Hardware design source data:

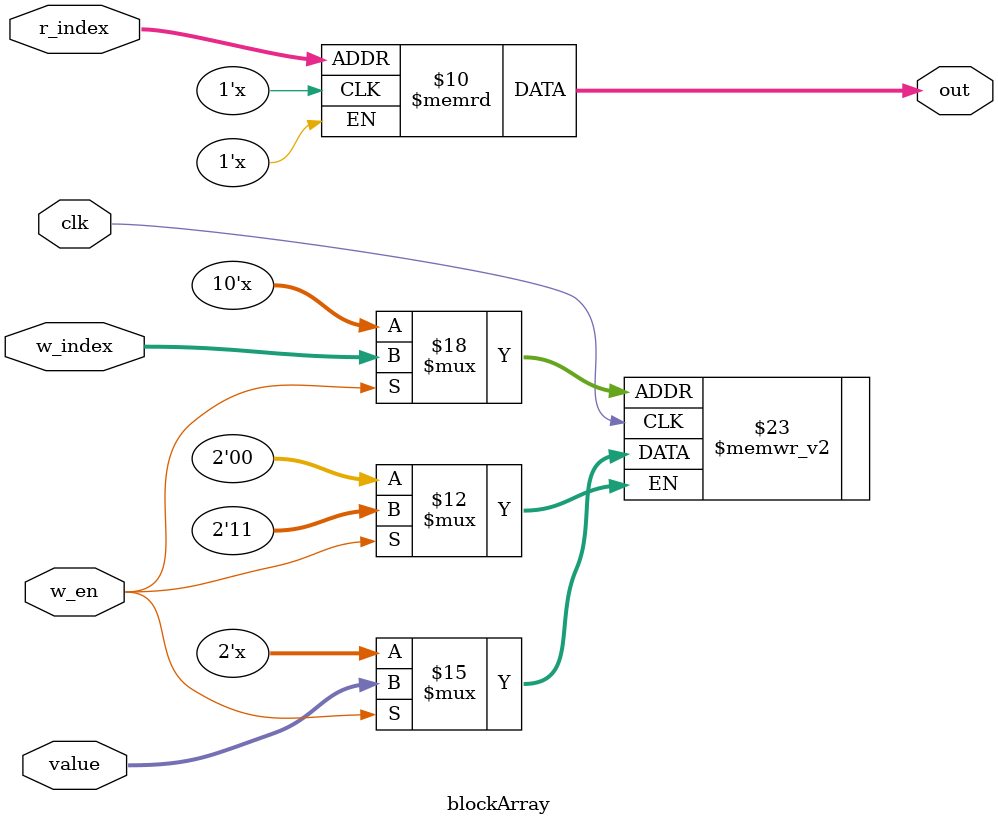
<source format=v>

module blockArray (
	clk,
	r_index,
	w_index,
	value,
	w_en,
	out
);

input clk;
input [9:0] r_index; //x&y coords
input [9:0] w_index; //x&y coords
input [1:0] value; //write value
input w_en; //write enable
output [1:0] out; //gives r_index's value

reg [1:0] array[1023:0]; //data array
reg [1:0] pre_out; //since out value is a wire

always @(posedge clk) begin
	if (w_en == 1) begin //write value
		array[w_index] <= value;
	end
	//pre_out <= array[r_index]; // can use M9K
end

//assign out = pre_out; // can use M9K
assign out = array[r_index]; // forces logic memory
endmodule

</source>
==
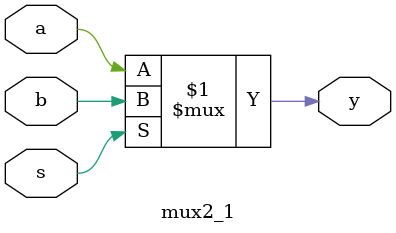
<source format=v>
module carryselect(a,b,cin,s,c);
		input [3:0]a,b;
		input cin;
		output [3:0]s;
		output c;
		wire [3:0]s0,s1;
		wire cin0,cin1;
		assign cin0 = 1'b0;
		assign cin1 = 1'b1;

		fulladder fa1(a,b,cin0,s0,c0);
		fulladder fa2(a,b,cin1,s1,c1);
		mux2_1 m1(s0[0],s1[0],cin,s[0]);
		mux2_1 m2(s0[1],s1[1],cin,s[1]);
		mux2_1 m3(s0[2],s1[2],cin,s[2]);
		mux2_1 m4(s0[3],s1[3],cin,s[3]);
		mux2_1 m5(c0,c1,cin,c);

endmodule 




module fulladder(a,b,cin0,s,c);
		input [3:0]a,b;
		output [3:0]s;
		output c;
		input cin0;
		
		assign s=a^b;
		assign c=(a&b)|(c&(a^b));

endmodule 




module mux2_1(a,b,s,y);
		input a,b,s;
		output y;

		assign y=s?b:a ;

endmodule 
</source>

> _WHAT YOU SHOULD DO_
For the string "coords", filter the data and copy out each line where it occurs.

> _RESULT OF THIS TASK_
input [9:0] r_index; //x&y coords
input [9:0] w_index; //x&y coords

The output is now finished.